Gök gürültüsü şimşekleri takip eder; en azından fırtınaların çoğunda durum böyledir. Ancak aynı zamanda gökyüzünün ve karanlık fırtına bulutlarının parlak bir şekilde aydınlatıldığı ancak gök gürültüsünün olmadığı bir olgu da var.
Alman Hava Durumu Servisi'ne göre bu doğa olayı aynı zamanda yıldırım olarak da biliniyor. Fırtına çok uzakta olduğunda meydana gelir. Özellikle geceleri, şimşek hala gökyüzünde parlak bir şimşek gibi görülebiliyor ancak gök gürültüsü artık duyulmuyor.
Gök gürültüsü her yöne yayılsa da yaklaşık 25 kilometreden sonra gürültünün şiddeti azalıyor. Optimum koşullar altında 50 kilometreye kadar mesafeden bile duyulabilir.
Yıldırım durumunda yıldırım çoğu zaman atmosferde bir titreşim olarak algılanıp gök gürültüsü duyulamasa da şimşek ve gök gürültüsü aynı anda meydana gelir. Şimşek havayı ısıtır ve hava o kadar hızlı genişler ki ses hızı aşılır. Ses bariyeri, gök gürültüsü gibi duyulabilen bir patlamayla kırılır.

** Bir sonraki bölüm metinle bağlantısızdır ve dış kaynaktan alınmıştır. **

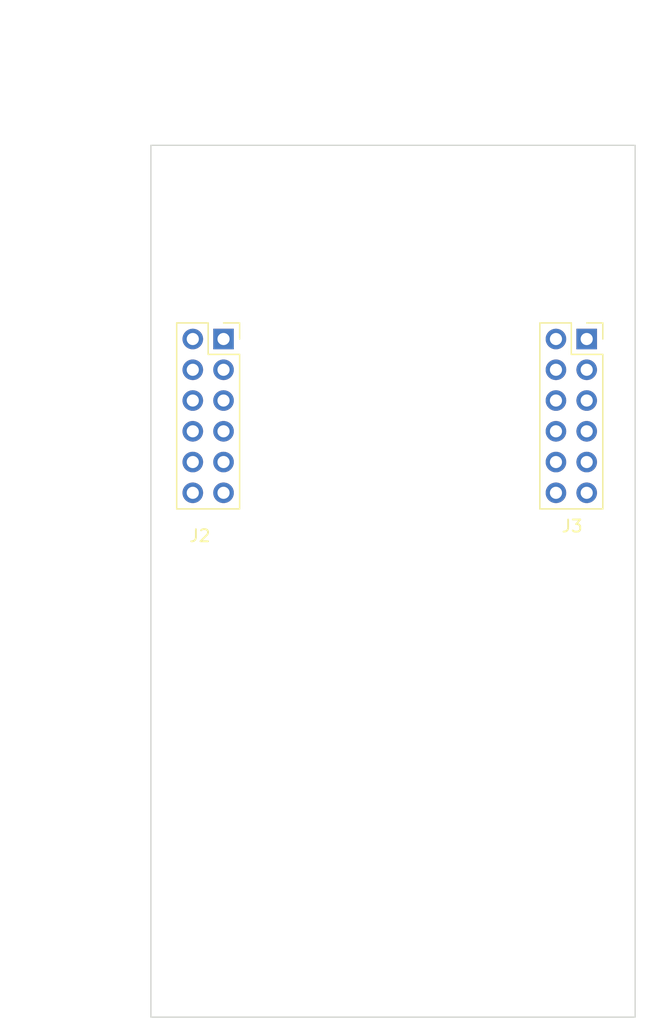
<source format=kicad_pcb>
(kicad_pcb (version 20171130) (host pcbnew "(5.1.12)-1")

  (general
    (thickness 1.6)
    (drawings 6)
    (tracks 0)
    (zones 0)
    (modules 2)
    (nets 21)
  )

  (page A4)
  (layers
    (0 F.Cu signal)
    (31 B.Cu signal)
    (32 B.Adhes user)
    (33 F.Adhes user)
    (34 B.Paste user)
    (35 F.Paste user)
    (36 B.SilkS user)
    (37 F.SilkS user)
    (38 B.Mask user)
    (39 F.Mask user)
    (40 Dwgs.User user)
    (41 Cmts.User user hide)
    (42 Eco1.User user)
    (43 Eco2.User user)
    (44 Edge.Cuts user)
    (45 Margin user)
    (46 B.CrtYd user)
    (47 F.CrtYd user)
    (48 B.Fab user hide)
    (49 F.Fab user hide)
  )

  (setup
    (last_trace_width 0.2)
    (user_trace_width 0.2)
    (user_trace_width 0.4)
    (user_trace_width 0.6)
    (user_trace_width 0.8)
    (user_trace_width 1)
    (trace_clearance 0.2032)
    (zone_clearance 0.2)
    (zone_45_only no)
    (trace_min 0.2)
    (via_size 0.8)
    (via_drill 0.4)
    (via_min_size 0.4)
    (via_min_drill 0.3)
    (uvia_size 0.3)
    (uvia_drill 0.1)
    (uvias_allowed no)
    (uvia_min_size 0.2)
    (uvia_min_drill 0.1)
    (edge_width 0.05)
    (segment_width 0.2)
    (pcb_text_width 0.3)
    (pcb_text_size 1.5 1.5)
    (mod_edge_width 0.12)
    (mod_text_size 1 1)
    (mod_text_width 0.15)
    (pad_size 1.524 1.524)
    (pad_drill 0.762)
    (pad_to_mask_clearance 0)
    (aux_axis_origin 0 0)
    (visible_elements 7FFFFFFF)
    (pcbplotparams
      (layerselection 0x010fc_ffffffff)
      (usegerberextensions false)
      (usegerberattributes true)
      (usegerberadvancedattributes true)
      (creategerberjobfile true)
      (excludeedgelayer true)
      (linewidth 0.100000)
      (plotframeref false)
      (viasonmask false)
      (mode 1)
      (useauxorigin false)
      (hpglpennumber 1)
      (hpglpenspeed 20)
      (hpglpendiameter 15.000000)
      (psnegative false)
      (psa4output false)
      (plotreference true)
      (plotvalue true)
      (plotinvisibletext false)
      (padsonsilk false)
      (subtractmaskfromsilk false)
      (outputformat 1)
      (mirror false)
      (drillshape 1)
      (scaleselection 1)
      (outputdirectory ""))
  )

  (net 0 "")
  (net 1 GND)
  (net 2 +3V3)
  (net 3 /5VEXT)
  (net 4 /MCU_TX)
  (net 5 /MCU_RX)
  (net 6 /IO2)
  (net 7 /IO15)
  (net 8 /IO13)
  (net 9 /IO12)
  (net 10 /IO14)
  (net 11 /IO26)
  (net 12 /IO25)
  (net 13 /IO16\U2_RX)
  (net 14 /IO17\U2_TX)
  (net 15 /IO5)
  (net 16 /IO18)
  (net 17 /IO19)
  (net 18 /IO21\SDA)
  (net 19 /IO23)
  (net 20 /IO22\SCL)

  (net_class Default "This is the default net class."
    (clearance 0.2032)
    (trace_width 0.2)
    (via_dia 0.8)
    (via_drill 0.4)
    (uvia_dia 0.3)
    (uvia_drill 0.1)
    (add_net +3V3)
    (add_net /5VEXT)
    (add_net /IO12)
    (add_net /IO13)
    (add_net /IO14)
    (add_net /IO15)
    (add_net /IO16\U2_RX)
    (add_net /IO17\U2_TX)
    (add_net /IO18)
    (add_net /IO19)
    (add_net /IO2)
    (add_net /IO21\SDA)
    (add_net /IO22\SCL)
    (add_net /IO23)
    (add_net /IO25)
    (add_net /IO26)
    (add_net /IO5)
    (add_net /MCU_RX)
    (add_net /MCU_TX)
    (add_net GND)
  )

  (net_class Power ""
    (clearance 0.2032)
    (trace_width 0.4)
    (via_dia 0.8)
    (via_drill 0.4)
    (uvia_dia 0.3)
    (uvia_drill 0.1)
  )

  (module Connector_PinSocket_2.54mm:PinSocket_2x06_P2.54mm_Vertical locked (layer F.Cu) (tedit 5A19A42B) (tstamp 62B91521)
    (at 156 51)
    (descr "Through hole straight socket strip, 2x06, 2.54mm pitch, double cols (from Kicad 4.0.7), script generated")
    (tags "Through hole socket strip THT 2x06 2.54mm double row")
    (path /62BF5C7D)
    (fp_text reference J3 (at -1.2 15.45) (layer F.SilkS)
      (effects (font (size 1 1) (thickness 0.15)))
    )
    (fp_text value Conn_02x06_Odd_Even (at -1.27 15.47) (layer F.Fab)
      (effects (font (size 1 1) (thickness 0.15)))
    )
    (fp_line (start -4.34 14.45) (end -4.34 -1.8) (layer F.CrtYd) (width 0.05))
    (fp_line (start 1.76 14.45) (end -4.34 14.45) (layer F.CrtYd) (width 0.05))
    (fp_line (start 1.76 -1.8) (end 1.76 14.45) (layer F.CrtYd) (width 0.05))
    (fp_line (start -4.34 -1.8) (end 1.76 -1.8) (layer F.CrtYd) (width 0.05))
    (fp_line (start 0 -1.33) (end 1.33 -1.33) (layer F.SilkS) (width 0.12))
    (fp_line (start 1.33 -1.33) (end 1.33 0) (layer F.SilkS) (width 0.12))
    (fp_line (start -1.27 -1.33) (end -1.27 1.27) (layer F.SilkS) (width 0.12))
    (fp_line (start -1.27 1.27) (end 1.33 1.27) (layer F.SilkS) (width 0.12))
    (fp_line (start 1.33 1.27) (end 1.33 14.03) (layer F.SilkS) (width 0.12))
    (fp_line (start -3.87 14.03) (end 1.33 14.03) (layer F.SilkS) (width 0.12))
    (fp_line (start -3.87 -1.33) (end -3.87 14.03) (layer F.SilkS) (width 0.12))
    (fp_line (start -3.87 -1.33) (end -1.27 -1.33) (layer F.SilkS) (width 0.12))
    (fp_line (start -3.81 13.97) (end -3.81 -1.27) (layer F.Fab) (width 0.1))
    (fp_line (start 1.27 13.97) (end -3.81 13.97) (layer F.Fab) (width 0.1))
    (fp_line (start 1.27 -0.27) (end 1.27 13.97) (layer F.Fab) (width 0.1))
    (fp_line (start 0.27 -1.27) (end 1.27 -0.27) (layer F.Fab) (width 0.1))
    (fp_line (start -3.81 -1.27) (end 0.27 -1.27) (layer F.Fab) (width 0.1))
    (fp_text user %R (at -1.27 6.35 90) (layer F.Fab)
      (effects (font (size 1 1) (thickness 0.15)))
    )
    (pad 12 thru_hole oval (at -2.54 12.7) (size 1.7 1.7) (drill 1) (layers *.Cu *.Mask)
      (net 1 GND))
    (pad 11 thru_hole oval (at 0 12.7) (size 1.7 1.7) (drill 1) (layers *.Cu *.Mask)
      (net 1 GND))
    (pad 10 thru_hole oval (at -2.54 10.16) (size 1.7 1.7) (drill 1) (layers *.Cu *.Mask)
      (net 4 /MCU_TX))
    (pad 9 thru_hole oval (at 0 10.16) (size 1.7 1.7) (drill 1) (layers *.Cu *.Mask)
      (net 5 /MCU_RX))
    (pad 8 thru_hole oval (at -2.54 7.62) (size 1.7 1.7) (drill 1) (layers *.Cu *.Mask)
      (net 13 /IO16\U2_RX))
    (pad 7 thru_hole oval (at 0 7.62) (size 1.7 1.7) (drill 1) (layers *.Cu *.Mask)
      (net 14 /IO17\U2_TX))
    (pad 6 thru_hole oval (at -2.54 5.08) (size 1.7 1.7) (drill 1) (layers *.Cu *.Mask)
      (net 15 /IO5))
    (pad 5 thru_hole oval (at 0 5.08) (size 1.7 1.7) (drill 1) (layers *.Cu *.Mask)
      (net 16 /IO18))
    (pad 4 thru_hole oval (at -2.54 2.54) (size 1.7 1.7) (drill 1) (layers *.Cu *.Mask)
      (net 17 /IO19))
    (pad 3 thru_hole oval (at 0 2.54) (size 1.7 1.7) (drill 1) (layers *.Cu *.Mask)
      (net 18 /IO21\SDA))
    (pad 2 thru_hole oval (at -2.54 0) (size 1.7 1.7) (drill 1) (layers *.Cu *.Mask)
      (net 19 /IO23))
    (pad 1 thru_hole rect (at 0 0) (size 1.7 1.7) (drill 1) (layers *.Cu *.Mask)
      (net 20 /IO22\SCL))
    (model ${KISYS3DMOD}/Connector_PinSocket_2.54mm.3dshapes/PinSocket_2x06_P2.54mm_Vertical.wrl
      (offset (xyz -2.5 0 -2))
      (scale (xyz 1 1 1))
      (rotate (xyz 0 180 0))
    )
  )

  (module Connector_PinSocket_2.54mm:PinSocket_2x06_P2.54mm_Vertical locked (layer F.Cu) (tedit 5A19A42B) (tstamp 62C33F37)
    (at 126 51)
    (descr "Through hole straight socket strip, 2x06, 2.54mm pitch, double cols (from Kicad 4.0.7), script generated")
    (tags "Through hole socket strip THT 2x06 2.54mm double row")
    (path /62BF5530)
    (fp_text reference J2 (at -1.95 16.25) (layer F.SilkS)
      (effects (font (size 1 1) (thickness 0.15)))
    )
    (fp_text value Conn_02x06_Odd_Even (at -1.27 15.47) (layer F.Fab)
      (effects (font (size 1 1) (thickness 0.15)))
    )
    (fp_line (start -4.34 14.45) (end -4.34 -1.8) (layer F.CrtYd) (width 0.05))
    (fp_line (start 1.76 14.45) (end -4.34 14.45) (layer F.CrtYd) (width 0.05))
    (fp_line (start 1.76 -1.8) (end 1.76 14.45) (layer F.CrtYd) (width 0.05))
    (fp_line (start -4.34 -1.8) (end 1.76 -1.8) (layer F.CrtYd) (width 0.05))
    (fp_line (start 0 -1.33) (end 1.33 -1.33) (layer F.SilkS) (width 0.12))
    (fp_line (start 1.33 -1.33) (end 1.33 0) (layer F.SilkS) (width 0.12))
    (fp_line (start -1.27 -1.33) (end -1.27 1.27) (layer F.SilkS) (width 0.12))
    (fp_line (start -1.27 1.27) (end 1.33 1.27) (layer F.SilkS) (width 0.12))
    (fp_line (start 1.33 1.27) (end 1.33 14.03) (layer F.SilkS) (width 0.12))
    (fp_line (start -3.87 14.03) (end 1.33 14.03) (layer F.SilkS) (width 0.12))
    (fp_line (start -3.87 -1.33) (end -3.87 14.03) (layer F.SilkS) (width 0.12))
    (fp_line (start -3.87 -1.33) (end -1.27 -1.33) (layer F.SilkS) (width 0.12))
    (fp_line (start -3.81 13.97) (end -3.81 -1.27) (layer F.Fab) (width 0.1))
    (fp_line (start 1.27 13.97) (end -3.81 13.97) (layer F.Fab) (width 0.1))
    (fp_line (start 1.27 -0.27) (end 1.27 13.97) (layer F.Fab) (width 0.1))
    (fp_line (start 0.27 -1.27) (end 1.27 -0.27) (layer F.Fab) (width 0.1))
    (fp_line (start -3.81 -1.27) (end 0.27 -1.27) (layer F.Fab) (width 0.1))
    (fp_text user %R (at -1.27 6.35 90) (layer F.Fab)
      (effects (font (size 1 1) (thickness 0.15)))
    )
    (pad 12 thru_hole oval (at -2.54 12.7) (size 1.7 1.7) (drill 1) (layers *.Cu *.Mask)
      (net 1 GND))
    (pad 11 thru_hole oval (at 0 12.7) (size 1.7 1.7) (drill 1) (layers *.Cu *.Mask)
      (net 3 /5VEXT))
    (pad 10 thru_hole oval (at -2.54 10.16) (size 1.7 1.7) (drill 1) (layers *.Cu *.Mask)
      (net 1 GND))
    (pad 9 thru_hole oval (at 0 10.16) (size 1.7 1.7) (drill 1) (layers *.Cu *.Mask)
      (net 3 /5VEXT))
    (pad 8 thru_hole oval (at -2.54 7.62) (size 1.7 1.7) (drill 1) (layers *.Cu *.Mask)
      (net 6 /IO2))
    (pad 7 thru_hole oval (at 0 7.62) (size 1.7 1.7) (drill 1) (layers *.Cu *.Mask)
      (net 2 +3V3))
    (pad 6 thru_hole oval (at -2.54 5.08) (size 1.7 1.7) (drill 1) (layers *.Cu *.Mask)
      (net 7 /IO15))
    (pad 5 thru_hole oval (at 0 5.08) (size 1.7 1.7) (drill 1) (layers *.Cu *.Mask)
      (net 8 /IO13))
    (pad 4 thru_hole oval (at -2.54 2.54) (size 1.7 1.7) (drill 1) (layers *.Cu *.Mask)
      (net 9 /IO12))
    (pad 3 thru_hole oval (at 0 2.54) (size 1.7 1.7) (drill 1) (layers *.Cu *.Mask)
      (net 10 /IO14))
    (pad 2 thru_hole oval (at -2.54 0) (size 1.7 1.7) (drill 1) (layers *.Cu *.Mask)
      (net 11 /IO26))
    (pad 1 thru_hole rect (at 0 0) (size 1.7 1.7) (drill 1) (layers *.Cu *.Mask)
      (net 12 /IO25))
    (model ${KISYS3DMOD}/Connector_PinSocket_2.54mm.3dshapes/PinSocket_2x06_P2.54mm_Vertical.wrl
      (offset (xyz -2.5 0 -2))
      (scale (xyz 1 1 1))
      (rotate (xyz 0 180 0))
    )
  )

  (gr_line (start 160 35) (end 160 107) (layer Edge.Cuts) (width 0.1))
  (gr_line (start 120 35) (end 160 35) (layer Edge.Cuts) (width 0.1))
  (gr_line (start 120 107) (end 120 35) (layer Edge.Cuts) (width 0.1))
  (gr_line (start 160 107) (end 120 107) (layer Edge.Cuts) (width 0.1) (tstamp 62C3422B))
  (dimension 40 (width 0.15) (layer Margin)
    (gr_text "40,000 mm" (at 140 23.7) (layer Margin)
      (effects (font (size 1 1) (thickness 0.15)))
    )
    (feature1 (pts (xy 160 107.5) (xy 160 24.413579)))
    (feature2 (pts (xy 120 107.5) (xy 120 24.413579)))
    (crossbar (pts (xy 120 25) (xy 160 25)))
    (arrow1a (pts (xy 160 25) (xy 158.873496 25.586421)))
    (arrow1b (pts (xy 160 25) (xy 158.873496 24.413579)))
    (arrow2a (pts (xy 120 25) (xy 121.126504 25.586421)))
    (arrow2b (pts (xy 120 25) (xy 121.126504 24.413579)))
  )
  (dimension 72 (width 0.15) (layer Margin)
    (gr_text "72,000 mm" (at 111.2 71 270) (layer Margin)
      (effects (font (size 1 1) (thickness 0.15)))
    )
    (feature1 (pts (xy 162.5 107) (xy 111.913579 107)))
    (feature2 (pts (xy 162.5 35) (xy 111.913579 35)))
    (crossbar (pts (xy 112.5 35) (xy 112.5 107)))
    (arrow1a (pts (xy 112.5 107) (xy 111.913579 105.873496)))
    (arrow1b (pts (xy 112.5 107) (xy 113.086421 105.873496)))
    (arrow2a (pts (xy 112.5 35) (xy 111.913579 36.126504)))
    (arrow2b (pts (xy 112.5 35) (xy 113.086421 36.126504)))
  )

)

</source>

Şimşekleri gök gürültüsünden daha hızlı görmemizin nedeni, ışığın saniyede yaklaşık 300.000 kilometre olan ışık hızıyla, gök gürültüsünün ise saniyede yaklaşık 330 metre olan ses hızıyla ilerlemesidir.
Fırtınanın ne kadar uzakta olduğunu kabaca hesaplamak için bir temel kural kullanabilirsiniz. Şimşek çaktıktan sonra gök gürültüsüne kadar geçen saniyeleri sayın ve ardından sayıyı üçe bölün. Örneğin, şimşek çaktıktan üç saniye sonra gök gürültüsü meydana gelirse, fırtına yaklaşık bir kilometre uzaktadır.